Copenhague 2009 : les enjeux d’un sommet mondial
Une agriculture bouleversée
Concernant l’agriculture, la planète restera selon toute vraisemblance capable de nourrir sa population au cours du XXIe siècle. Mais « le réchauffement devrait augmenter surtout les rendements dans certaines régions froides, comme la Sibérie, et amplifier la dépendance déjà forte du Sud aux marchés agricoles internationaux et aux productions du Nord », ajoute Stéphane Hallegatte. En France, tout indique qu’il faut s’attendre, en moyenne, à des hivers plus doux marqués par de fortes pluies, principalement dans le Nord, et à une augmentation des sécheresses estivales. « Une remontée des cultures est envisageable, un réchauffement de 1 °C équivalant à un déplacement vers le nord d’environ 180 kilomètres, commente Bernard Seguin, coordinateur de la mission Changement climatique et effet de serre à l’Institut national de recherches agronomiques (Inra).
Le réchauffement pourrait ainsi permettre l’extension de cultures réservées traditionnellement au Sud (sorgho, tournesol...), pour lesquelles le Nord et l’Est deviendraient concurrentiels.
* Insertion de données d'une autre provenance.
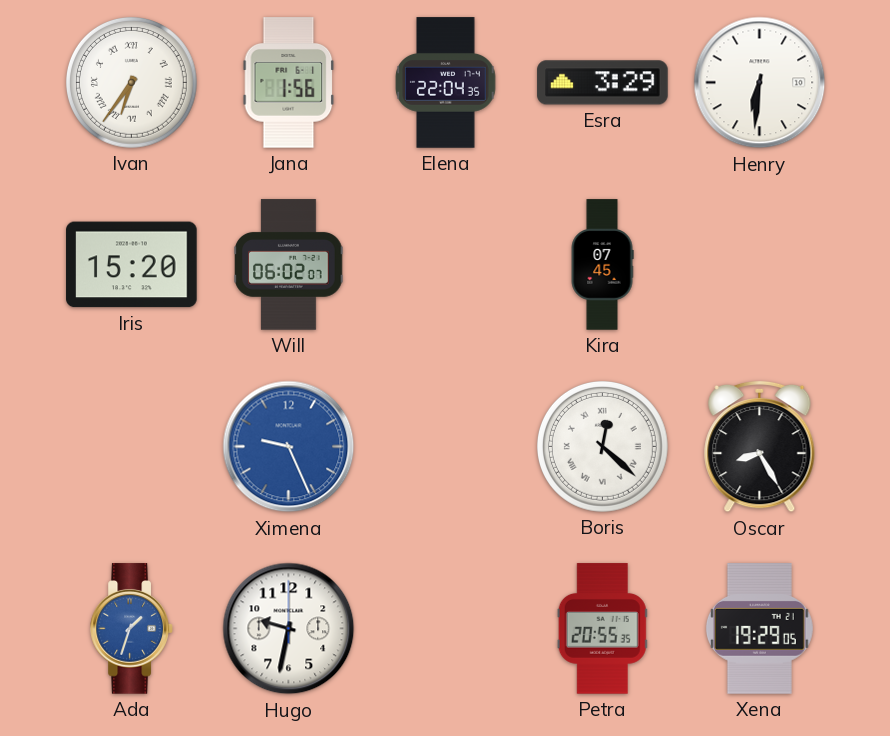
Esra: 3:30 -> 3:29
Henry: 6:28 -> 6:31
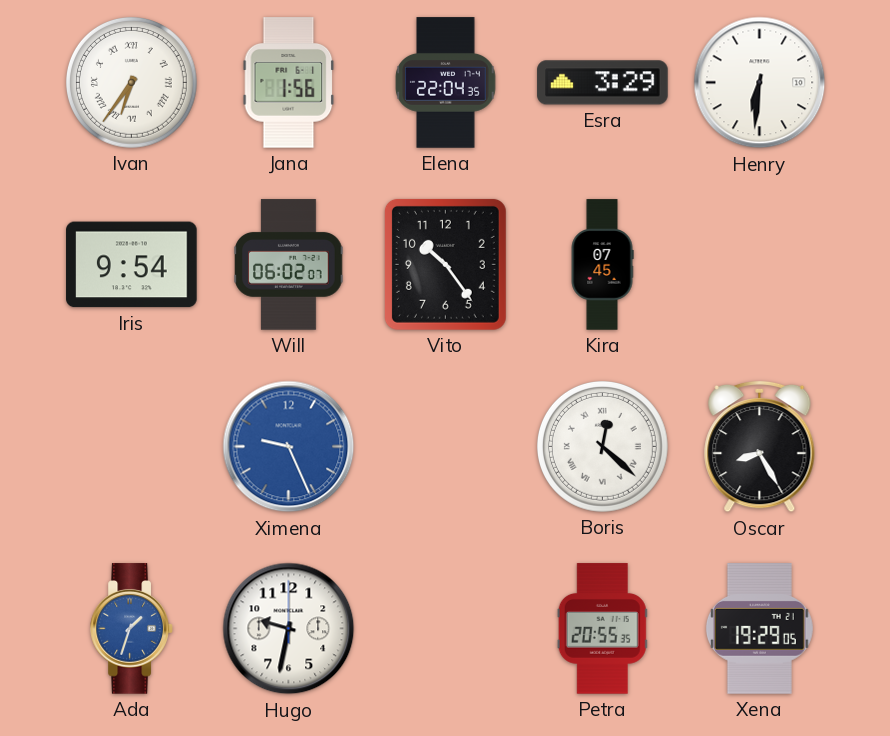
Iris: 15:20 -> 9:54
Vito: none -> 10:24
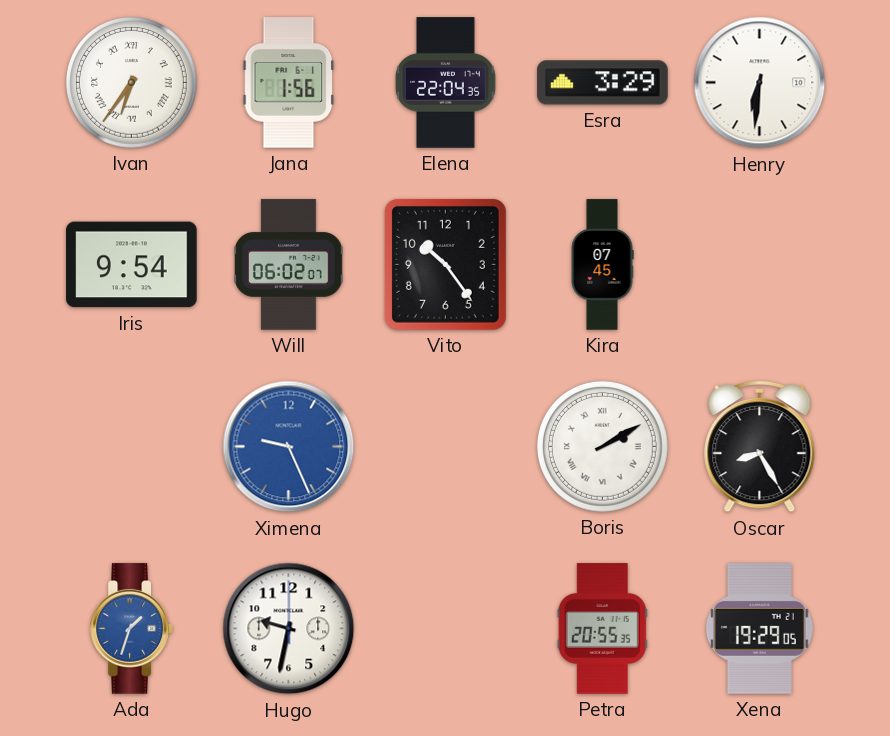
Boris: 12:22 -> 2:10
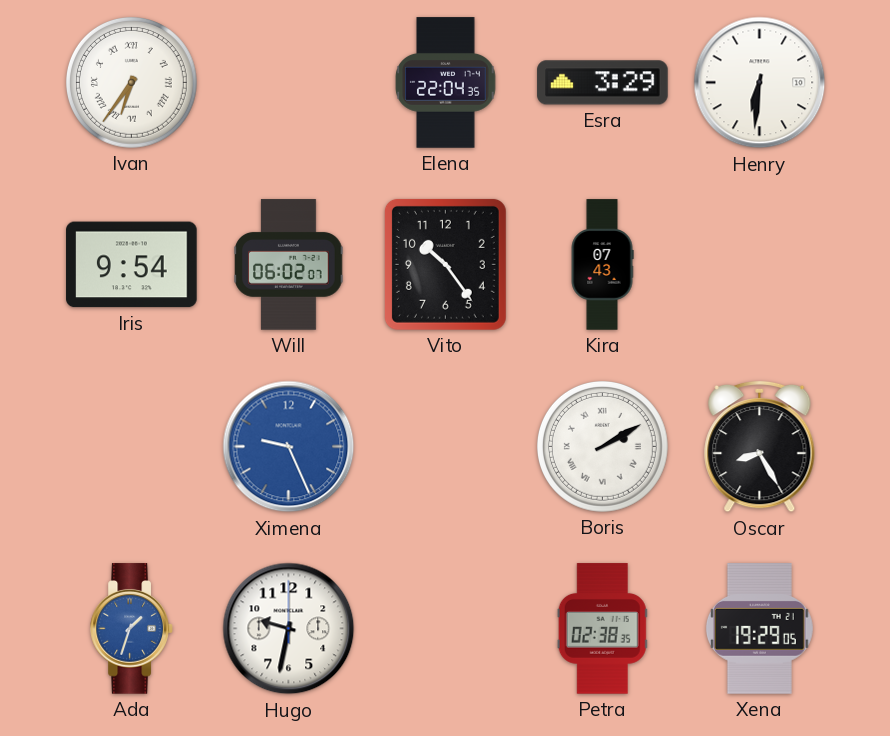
Jana: 1:56 -> none
Kira: 07:45 -> 07:43
Petra: 20:55 -> 02:38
Pour le Sud, il ne serait sans doute pas impossible, techniquement parlant, d’introduire dans l’Hexagone des cultures de pays chauds comme le coton, mais qui sont trop consommatrices d’eau, et pour quels marchés ? Les agrumes ne seraient pas à l’abri d’épisodes de gels d’hiver. »
La vigne ? Si cette dernière a manifesté une bonne capacité d’adaptation à la canicule de 2003, « la perspective de connaître régulièrement de telles conditions extrêmes laisse malgré tout planer un doute sur la possibilité de conserver les caractéristiques ancestrales du vignoble français puisqu’il n’est pas envisageable de délocaliser les AOC, liées au terroir. Cela paraît possible avec un réchauffement modéré, plus problématique dans une hypothèse de 4 à 5 °C », commente le même agronome.
Pour l’élevage, qui a beaucoup souffert de l’été 2003, la précaution prioritaire est de constituer des stocks fourragers en prévision d’épisodes estivaux aussi chauds et secs.
Pour les forêts, enfin, la stimulation de la photosynthèse par l’accroissement du CO2 atmosphérique va favoriser leur croissance, dans un premier temps. En revanche, pour des valeurs de réchauffement plus élevées (de l’ordre de 2 à 3 °C), le mouvement s’inversera. L’incertitude des modèles complique la tâche des forestiers, dont les options ne produisent pas leurs effets avant 50 ou 100 ans.
Développement et réduction des émissions doivent aller de pair
L’adaptation, à l’échelle mondiale, doit se fonder sur le développement économique, car « des populations plus riches sont en général moins vulnérables, grâce à un meilleur habitat, une économie plus diversifiée, des services de santé plus efficaces et un niveau d’éducation plus élevé, conclut Stéphane Hallegatte. Mais le développement doit également tenir compte de la nécessité de l’adaptation, car il peut aussi augmenter la vulnérabilité. Ceci s’illustre parfaitement dans le cas asiatique où le développement s’accompagne d’une urbanisation sauvage dans des zones inondables ».
De même, développement et réduction des émissions doivent aller de pair. « L’idée que les pays pauvres doivent d’abord se développer, puis réduire leurs émissions est dangereuse : ces pays vont-ils bâtir des villes, des systèmes énergétiques et des infrastructures de transport dépendant du pétrole et du véhicule individuel pour immédiatement réinvestir massivement afin de les transformer et les rendre plus propres ? Il faudrait au contraire affirmer le droit des pays en développement à se développer d’une façon qui soit aussi adaptée que possible au changement climatique », c’est-à-dire en émettant peu de carbone et en réduisant leur vulnérabilité aux risques naturels.